== Requests ==
- 1) Translate this sentence from the court opinion on Ontario Freight Lines into Spanish: "It appears that the plaintiff is a motor carrier of freight for hire and holds a certificate from the Interstate Commerce Commission for an interstate route and a certificate from the State of New York for an intrastate route or routes."
- 2) Reproduce the Ontario Freight Lines opinion word for word from "The plaintiff herein" to "transport such shipments.".

--- START Extracted text ---

Ontario Freight Lines Corp. v. United States

76 F. Supp. 526 | D.N.J. | 1948

MADDEN, District Judge.

The plaintiff herein seeks to set aside a cease and desist order of the Interstate Commerce Commission directing the plaintiff to give shippers from Brooklyn, New *527York, to Syracuse, New York, the benefit of a cheaper intrastate route rather than a more expensive interstate route used by plaintiff to transport such shipments.

Plaintiff’s attack upon the order is threefold: First, that the Commission was without authority in law to enter such an order; second, that the action of the Commission is arbitrary and capricious and not founded upon the evidence before it; and third, that the report and order entered thereon is not supported by any explication or sufficient explication as required by law.

The Interstate Commerce Commission has intervened in accordance with the provisions of Section 212 of the Judicial Code, 36 Stat.L. 1150, 28 U.S.C.A. § 45a. Hearing was held at which time the record before the Interstate Commerce Commission, including the exhibits, was introduced in evidence, oral argument heard and briefs submitted.

It appears that the plaintiff is a motor carrier of freight for hire and holds a certificate from the Interstate Commerce Commission for an interstate route and a certificate from the State of New York for an intrastate route or routes.

The plaintiff’s certificated interstate route was from Brooklyn, New York, through the Holland Tunnel to plaintiff’s terminal at East Rutherford, New Jersey, thence to Hillburn, New York, New-burgh, Kingston, Albany, Schenectady, Amsterdam, Palatine Bridge, Utica, Oneida and Syracuse.

--- END Extracted text ---
--- START Data section ---

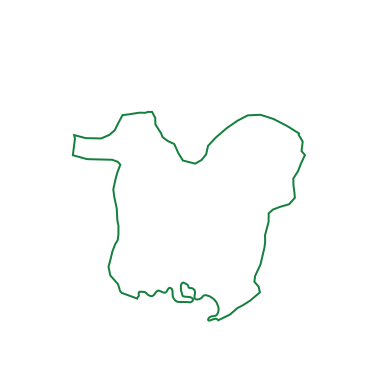 Wiwon, Chagang-do, North Korea (Mercator projection), rotated 229°
{"feature_id": "82179303B10108678790042", "entity_name": "Wiwon", "entity_type": "district", "adm_level": 2, "iso_a3": "PRK", "parent_name": "North Korea", "parent_adm1": "Chagang-do", "projection": "mercator", "projection_center": [126.021, 40.774], "detail": "fine", "context": "isolated", "style": "outline", "palette": "green", "viewbox_px": 384, "rotation_deg": 229, "n_neighbors": 0, "source": "geoboundaries", "source_scale": "gbopen_adm2", "svg_char_len": 5794}
<svg xmlns="http://www.w3.org/2000/svg" viewBox="0 0 384 384"><g transform="rotate(229 192 192)"><path d="M111.5,218.8L119.2,230.2L125.6,235.9L125.6,241.6L123.0,248.8L119.0,257.3L120.2,265.9L124.1,268.7L130.5,273.0L135.7,277.3L138.2,285.8L142.0,292.9L145.8,301.5L151.0,301.5L157.4,308.6L165.2,310.0L165.9,311.2L179.4,307.1L193.7,301.4L205.4,294.3L213.3,284.3L216.0,272.9L217.4,260.1L217.5,245.8L216.3,234.4L211.1,227.3L209.9,220.1L211.3,213.0L221.7,205.8L230.7,207.3L239.8,210.1L246.3,207.2L252.7,205.8L256.6,207.2L267.0,208.7L272.1,212.9L278.6,214.4L281.2,211.5L282.5,208.6L286.4,204.3L291.7,195.8L295.6,190.0L291.8,180.1L289.3,174.3L289.3,167.2L292.0,158.6L302.4,147.1L312.3,140.4L309.0,138.6L297.9,126.2L285.7,134.3L268.7,152.9L263.5,155.8L259.6,155.8L255.8,148.6L252.0,142.9L245.6,134.3L239.1,130.0L228.8,124.3L219.8,117.2L214.7,114.3L208.2,108.6L204.4,104.3L203.1,100.0L199.3,92.8L194.2,85.7L190.3,79.9L182.6,75.6L171.0,75.7L164.5,72.8L161.9,72.8L156.7,75.7L147.7,80.6L147.8,80.7L147.9,80.9L148.1,81.7L148.2,82.1L148.4,83.4L148.5,83.6L148.6,83.8L148.9,84.1L149.1,84.3L149.6,84.6L150.6,85.3L150.7,85.5L150.9,85.6L151.0,85.9L151.1,86.1L151.1,86.3L151.1,86.5L151.1,86.8L151.1,87.0L150.9,87.1L150.6,87.5L149.8,88.5L148.9,89.5L148.4,89.9L148.2,90.0L147.9,90.3L147.3,90.7L147.1,90.8L146.8,91.0L146.5,91.0L146.2,91.1L145.5,91.2L144.6,91.2L143.5,91.3L143.1,91.4L142.2,91.7L141.9,91.8L141.5,92.0L141.3,92.1L140.9,92.4L140.6,92.5L140.2,92.9L140.0,93.1L139.9,93.3L139.6,93.6L139.6,93.8L139.5,94.0L139.4,94.4L139.3,95.2L139.3,95.9L139.4,96.2L139.6,97.2L139.8,97.7L139.8,98.0L139.9,98.3L139.9,98.6L140.0,98.9L140.0,99.1L140.1,99.5L140.1,99.8L140.1,100.1L140.2,100.4L140.1,100.7L140.1,101.1L140.0,101.3L139.8,101.6L139.7,101.8L139.6,102.0L139.2,102.3L138.8,102.6L138.3,102.8L138.0,103.0L137.6,103.2L137.2,103.4L137.0,103.5L136.7,103.6L135.9,103.9L135.4,104.2L135.3,104.3L135.1,104.4L134.7,104.7L134.5,104.8L134.3,105.0L134.0,105.3L133.8,105.6L133.6,105.9L133.5,106.2L133.5,106.4L133.4,106.8L133.4,107.1L133.5,107.3L133.6,107.6L133.7,108.1L134.0,109.0L134.3,109.6L134.5,110.6L134.6,111.1L134.6,111.3L134.6,111.6L134.6,111.8L134.5,112.0L134.3,112.2L134.2,112.4L134.1,112.5L133.7,112.8L133.4,112.9L133.0,113.0L132.5,113.0L132.3,113.0L132.0,113.1L131.8,113.0L131.6,113.1L131.3,113.0L131.0,112.9L130.0,112.2L129.7,112.0L129.5,111.8L129.2,111.6L128.4,111.0L127.8,110.5L127.4,110.3L127.2,110.1L126.7,109.6L126.3,109.4L126.1,109.2L125.6,108.9L125.0,108.7L124.3,108.5L124.0,108.4L123.0,108.3L122.1,108.2L121.2,108.2L120.9,108.2L120.6,108.3L120.4,108.3L119.9,108.5L119.6,108.6L118.9,108.9L118.7,109.1L118.2,109.4L118.0,109.5L117.6,110.0L117.0,110.6L116.8,110.9L116.0,111.7L115.8,112.1L115.3,112.6L114.9,113.1L114.6,113.3L114.4,113.6L114.1,113.9L113.8,114.2L113.3,114.8L112.7,115.4L112.4,115.8L112.2,116.0L111.7,116.5L111.2,117.0L110.6,117.5L110.4,117.7L110.2,117.9L110.1,118.1L109.7,118.6L109.6,119.0L109.5,119.6L109.4,120.2L109.4,120.6L109.4,121.0L109.5,121.2L109.7,121.5L109.9,121.9L110.1,122.0L110.4,122.2L110.7,122.3L111.2,122.4L111.5,122.4L112.2,122.4L112.8,122.2L113.8,121.6L114.3,121.3L114.9,120.7L115.6,120.0L115.8,119.8L116.2,119.4L116.6,119.0L117.2,118.5L117.6,118.1L118.0,117.7L118.7,117.2L119.3,116.9L119.6,116.8L119.8,116.9L120.3,117.0L121.5,117.6L121.8,117.7L122.5,118.0L123.0,118.3L123.8,118.6L124.5,118.9L125.0,119.2L125.6,119.6L125.9,119.8L126.2,120.0L126.5,120.3L126.9,120.7L127.3,121.1L127.8,121.4L128.0,121.6L128.1,121.8L128.5,122.2L129.0,122.7L129.2,123.0L129.3,123.3L129.5,123.7L129.6,124.0L129.7,124.5L129.7,124.8L129.7,125.0L129.5,125.5L129.5,125.8L129.4,126.0L129.2,126.1L128.9,126.3L128.4,126.5L127.5,126.8L126.5,127.3L125.9,127.5L125.1,127.7L124.8,127.7L124.5,127.7L124.3,127.7L123.4,127.4L122.9,127.2L122.7,127.1L122.2,126.9L121.8,126.9L121.6,126.9L121.5,127.0L120.5,127.8L120.3,128.0L120.0,128.2L119.8,128.6L119.6,128.7L119.4,128.9L119.2,129.0L118.7,129.2L118.4,129.3L118.0,129.4L117.8,129.4L117.3,129.5L117.0,129.5L116.8,129.5L116.5,129.5L116.3,129.5L116.0,129.4L115.8,129.4L115.3,129.1L115.2,129.0L114.8,128.8L114.5,128.6L113.8,127.9L113.5,127.7L113.1,127.2L112.7,126.7L112.3,126.1L112.1,125.9L111.9,125.8L111.6,125.4L111.4,125.2L111.2,125.0L110.6,124.5L110.3,124.4L110.0,124.3L109.1,124.3L108.8,124.4L108.7,124.5L108.3,124.6L107.9,125.0L107.4,125.5L106.7,126.6L106.3,127.4L106.2,127.8L106.0,128.4L105.9,129.5L105.9,129.8L105.9,130.6L106.0,131.1L106.1,131.4L106.2,131.7L106.2,132.0L106.2,132.3L106.1,132.7L106.0,133.1L105.9,133.4L105.5,134.2L105.1,134.6L104.9,134.8L104.6,135.0L104.4,135.2L104.1,135.4L103.8,135.6L103.1,136.0L102.6,136.4L102.0,136.7L101.7,136.8L101.4,137.0L101.1,137.1L100.3,137.3L99.9,137.4L99.4,137.6L98.8,137.8L97.6,138.0L97.0,138.1L96.7,138.2L96.0,138.2L94.8,138.2L94.4,138.1L94.1,138.2L93.8,138.1L93.5,138.1L93.2,138.1L92.9,138.1L92.3,137.9L92.1,137.9L91.4,137.7L90.4,137.3L89.9,137.1L89.7,137.1L88.9,136.8L88.3,136.5L88.1,136.4L87.8,136.3L87.5,136.2L87.4,136.1L87.2,136.0L87.0,135.8L86.5,135.5L86.4,135.4L86.2,135.3L85.8,134.9L85.3,134.4L85.1,134.2L84.9,133.9L84.5,133.5L84.3,133.1L84.2,132.9L84.0,132.6L83.9,132.4L83.8,132.2L83.6,131.7L83.4,131.2L83.3,130.9L83.2,130.6L83.2,130.4L83.1,130.1L83.0,129.4L83.1,129.1L83.2,128.8L83.3,128.4L83.6,127.8L83.8,127.5L84.1,127.0L84.2,126.7L84.4,126.5L84.6,126.3L84.8,126.0L85.2,125.4L85.3,125.0L85.5,124.7L85.6,124.3L85.8,123.7L85.8,123.4L85.9,123.0L85.9,122.8L85.9,122.1L85.8,121.7L85.6,121.2L85.2,120.5L84.9,120.3L84.7,120.2L84.2,120.2L83.6,120.8L83.3,121.3L83.1,121.7L82.8,122.5L82.6,123.0L82.4,123.4L82.3,123.8L81.8,125.2L81.6,125.5L81.4,125.9L80.9,126.5L80.4,127.1L80.1,127.3L79.4,127.5L79.0,127.6L78.4,127.6L78.0,127.6L74.6,140.2L74.6,150.2L73.2,155.9L71.9,164.5L71.7,177.4L76.9,180.2L83.4,180.2L87.2,184.5L92.3,196.0L102.5,210.2L106.4,214.5L111.5,218.8Z" fill="none" stroke="#15803d" stroke-width="2"/></g></svg>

--- END Data section ---

== Written answers ==
- 1) Se desprende que la demandante es un transportista de carga por carretera que presta servicio a cambio de remuneración y que posee un certificado de la Comisión de Comercio Interestatal para una ruta interestatal y un certificado del Estado de Nueva York para una ruta o rutas intraestatales.

- 2)
The plaintiff herein seeks to set aside a cease and desist order of the Interstate Commerce Commission directing the plaintiff to give shippers from Brooklyn, New *527York, to Syracuse, New York, the benefit of a cheaper intrastate route rather than a more expensive interstate route used by plaintiff to transport such shipments.